### PROBLEM TO WORK ON
What is needed is a verbatim copy of the data, minus the pictures.

### Electronic design files
****************

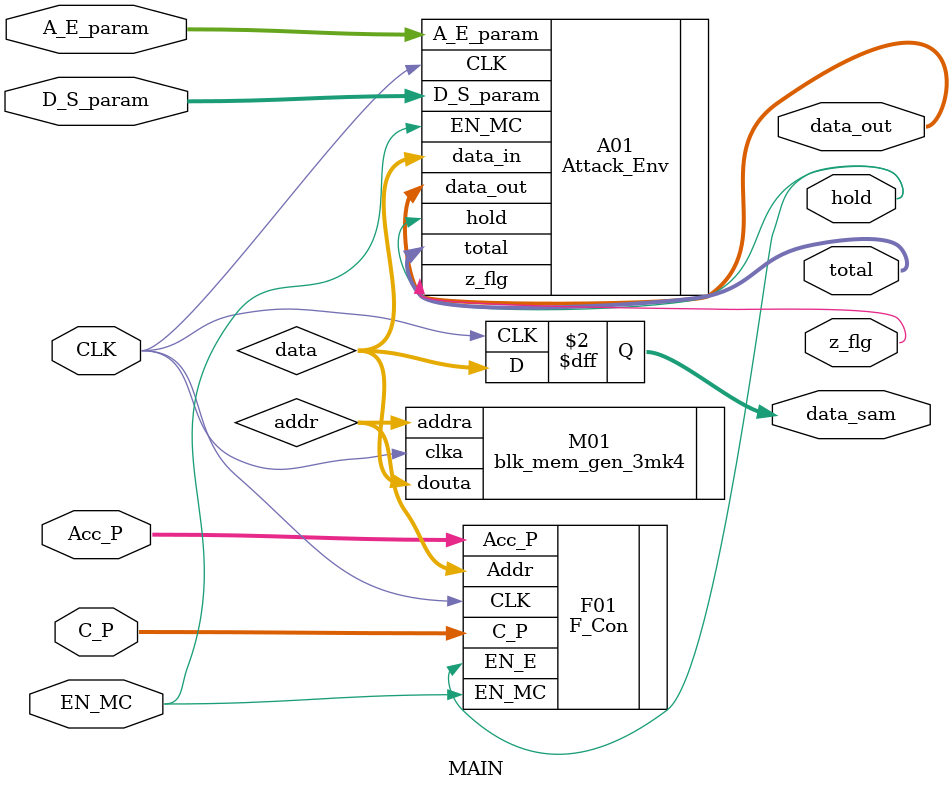
<source format=v>
`timescale 1ns / 1ps


module MAIN #(parameter WL=8,           //word length for paramters
                DL = 16)                // data width
                (input  [WL-1:0] Acc_P,      //accumulator top value fixed at 99-> max address
                input   [WL-1:0] C_P,         //F_Con counter param, higher value=lower frequency
                input   [WL-1:0] A_E_param,   //Attack envelope -> slope of envelope higher=lower slope
                input   [4:0] D_S_param,
                input   EN_MC, CLK,           // Main Enable
                
                output  reg signed [DL-1:0] data_sam,    // output for testing the output of the LUT
                output  signed [DL-1:0] data_out,
                output  z_flg,
                output  hold,
                output  [4:0] total);          
//      WIRES       //
wire [DL-1:0] data;
wire [WL-1:0] addr;
//      CONNECTIONS / INSTANTIATIONS        //
F_Con   F01     (.EN_MC(EN_MC),
                .EN_E(hold),
                .CLK(CLK),
                .Acc_P(Acc_P),
                .C_P(C_P),
                .Addr(addr));
                
blk_mem_gen_3mk4    M01     (.addra(addr),
                            .douta(data),
                            .clka(CLK));
                            
Attack_Env      A01 (   .CLK(CLK),
                        .data_in(data),
                        .A_E_param(A_E_param),
                        .D_S_param(D_S_param),
                        .EN_MC(EN_MC),
                        .data_out(data_out),
                        .total(total),
                        .z_flg(z_flg),
                        .hold(hold)
                        );

                       
always @(posedge CLK) begin
data_sam <= data;
end
endmodule

</source>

****************

### EXERCISE OUTPUT
<source format=v>
`timescale 1ns / 1ps


module MAIN #(parameter WL=8,           //word length for paramters
                DL = 16)                // data width
                (input  [WL-1:0] Acc_P,      //accumulator top value fixed at 99-> max address
                input   [WL-1:0] C_P,         //F_Con counter param, higher value=lower frequency
                input   [WL-1:0] A_E_param,   //Attack envelope -> slope of envelope higher=lower slope
                input   [4:0] D_S_param,
                input   EN_MC, CLK,           // Main Enable
                
                output  reg signed [DL-1:0] data_sam,    // output for testing the output of the LUT
                output  signed [DL-1:0] data_out,
                output  z_flg,
                output  hold,
                output  [4:0] total);          
//      WIRES       //
wire [DL-1:0] data;
wire [WL-1:0] addr;
//      CONNECTIONS / INSTANTIATIONS        //
F_Con   F01     (.EN_MC(EN_MC),
                .EN_E(hold),
                .CLK(CLK),
                .Acc_P(Acc_P),
                .C_P(C_P),
                .Addr(addr));
                
blk_mem_gen_3mk4    M01     (.addra(addr),
                            .douta(data),
                            .clka(CLK));
                            
Attack_Env      A01 (   .CLK(CLK),
                        .data_in(data),
                        .A_E_param(A_E_param),
                        .D_S_param(D_S_param),
                        .EN_MC(EN_MC),
                        .data_out(data_out),
                        .total(total),
                        .z_flg(z_flg),
                        .hold(hold)
                        );

                       
always @(posedge CLK) begin
data_sam <= data;
end
endmodule

</source>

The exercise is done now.